Petunjuk Tugas
Salin dengan tepat bagian dari teks tentang Rasul Tomas dan Markus, mulai dari "Rasul Tomas menuju" sampai dengan "dengan pertumbuhan Kristiani.".

Dokumen Sumber
╔══

Rasul Tomas menuju ke timur, melalui kawasan yang dewasa ini dikenal sebagai Suriah dan Iran, dan para ahli sejarah yakin perjalanannya terus ke selatan India. Dia bahkan berkelana lebih jauh daripada Paulus yang perjalanannya melintasi sebagian besar kawasan Mediterania. Tomas menjadi lambang semangat penginjil yang berkaitan dengan pertumbuhan Kristiani.
Markus, salah seorang tokoh Evangelis, juga menyebarkan ajaran ini, membawa pesan Kristus ke Mesir dan melahirkan keimanan Koptik. Namun, bagi sebagian umat Katolik, Markus yang penuh kasih mencerminkan orang saleh sebagai lambang politik, yang sangat erat berkaitan dengan jati diri Venesia.

╚══

Tugas grafik dengan jawaban singkat
╔══

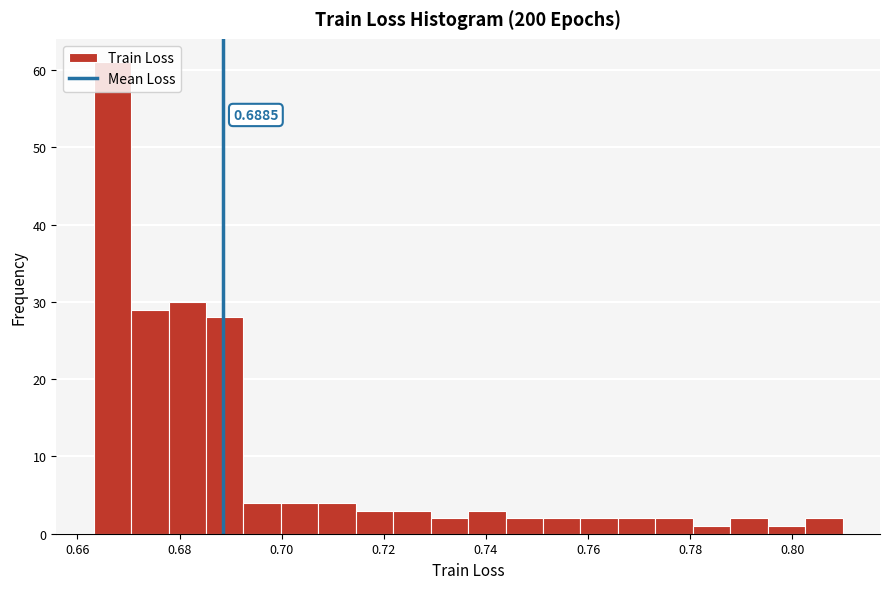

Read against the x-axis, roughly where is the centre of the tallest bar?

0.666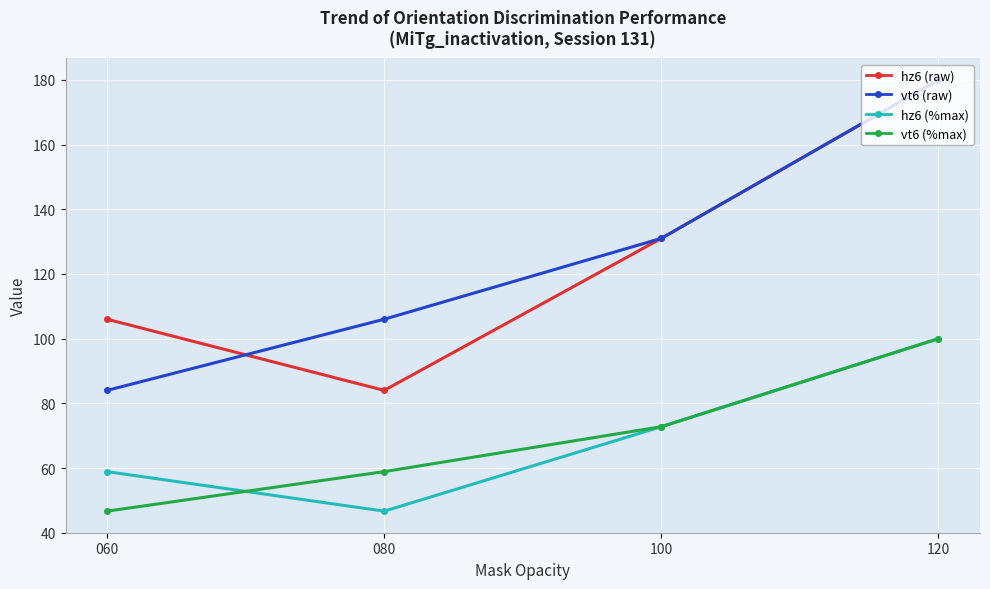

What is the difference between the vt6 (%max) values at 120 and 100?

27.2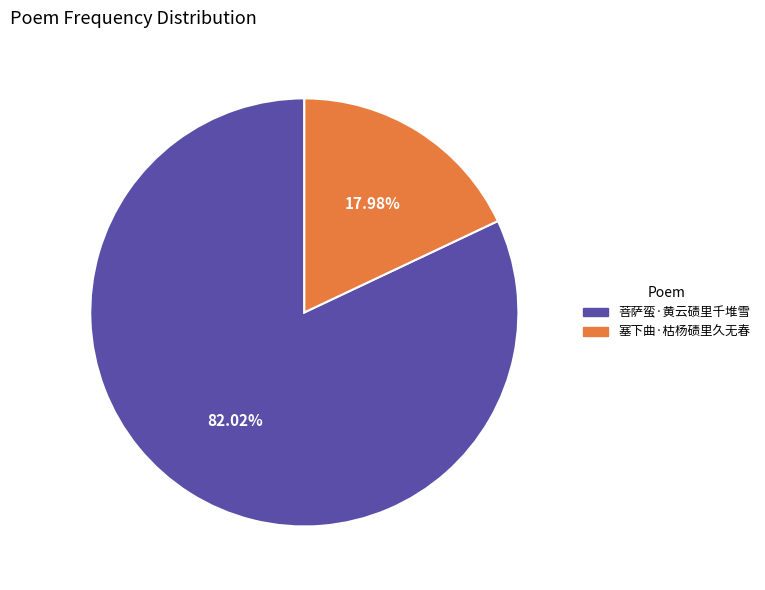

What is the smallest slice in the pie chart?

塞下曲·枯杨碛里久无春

╚══

Jawaban yang Diharapkan
Rasul Tomas menuju ke timur, melalui kawasan yang dewasa ini dikenal sebagai Suriah dan Iran, dan para ahli sejarah yakin perjalanannya terus ke selatan India. Dia bahkan berkelana lebih jauh daripada Paulus yang perjalanannya melintasi sebagian besar kawasan Mediterania. Tomas menjadi lambang semangat penginjil yang berkaitan dengan pertumbuhan Kristiani.